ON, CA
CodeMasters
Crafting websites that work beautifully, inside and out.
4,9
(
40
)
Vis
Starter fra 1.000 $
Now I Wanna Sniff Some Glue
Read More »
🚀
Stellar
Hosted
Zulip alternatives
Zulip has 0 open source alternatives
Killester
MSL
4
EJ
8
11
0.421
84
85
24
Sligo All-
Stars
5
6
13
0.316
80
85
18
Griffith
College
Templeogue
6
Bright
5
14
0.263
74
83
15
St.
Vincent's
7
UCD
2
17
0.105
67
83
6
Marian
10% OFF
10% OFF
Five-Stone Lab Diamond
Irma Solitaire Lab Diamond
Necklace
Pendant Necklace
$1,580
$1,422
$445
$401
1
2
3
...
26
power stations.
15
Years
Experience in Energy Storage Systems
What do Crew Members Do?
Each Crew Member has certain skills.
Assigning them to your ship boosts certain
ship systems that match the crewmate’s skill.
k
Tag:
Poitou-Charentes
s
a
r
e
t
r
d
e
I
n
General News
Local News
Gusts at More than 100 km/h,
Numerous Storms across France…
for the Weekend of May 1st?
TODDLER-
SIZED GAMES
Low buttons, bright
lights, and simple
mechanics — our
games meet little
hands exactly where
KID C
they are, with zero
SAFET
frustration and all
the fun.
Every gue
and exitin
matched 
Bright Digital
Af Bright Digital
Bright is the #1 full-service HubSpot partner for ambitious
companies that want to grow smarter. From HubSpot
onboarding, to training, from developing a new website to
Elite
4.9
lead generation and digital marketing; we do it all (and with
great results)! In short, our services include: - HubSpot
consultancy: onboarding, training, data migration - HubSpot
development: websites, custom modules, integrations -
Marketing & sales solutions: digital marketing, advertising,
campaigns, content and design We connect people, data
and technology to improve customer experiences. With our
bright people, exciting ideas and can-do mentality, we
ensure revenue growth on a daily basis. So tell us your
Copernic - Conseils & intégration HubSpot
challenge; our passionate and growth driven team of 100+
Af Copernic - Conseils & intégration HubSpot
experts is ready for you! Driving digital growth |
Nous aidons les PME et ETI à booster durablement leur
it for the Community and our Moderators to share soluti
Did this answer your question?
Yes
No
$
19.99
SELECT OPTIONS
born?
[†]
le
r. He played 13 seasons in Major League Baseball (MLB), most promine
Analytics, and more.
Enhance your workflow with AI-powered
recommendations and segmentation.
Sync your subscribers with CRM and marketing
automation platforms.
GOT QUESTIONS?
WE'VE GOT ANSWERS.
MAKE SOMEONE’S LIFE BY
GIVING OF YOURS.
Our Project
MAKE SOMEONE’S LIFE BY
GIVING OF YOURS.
━━━
◆ **Activity**: Write out every line from the data above that includes "intégration".

◆ **Response for this exercise**:
Copernic - Conseils & intégration HubSpot
Af Copernic - Conseils & intégration HubSpot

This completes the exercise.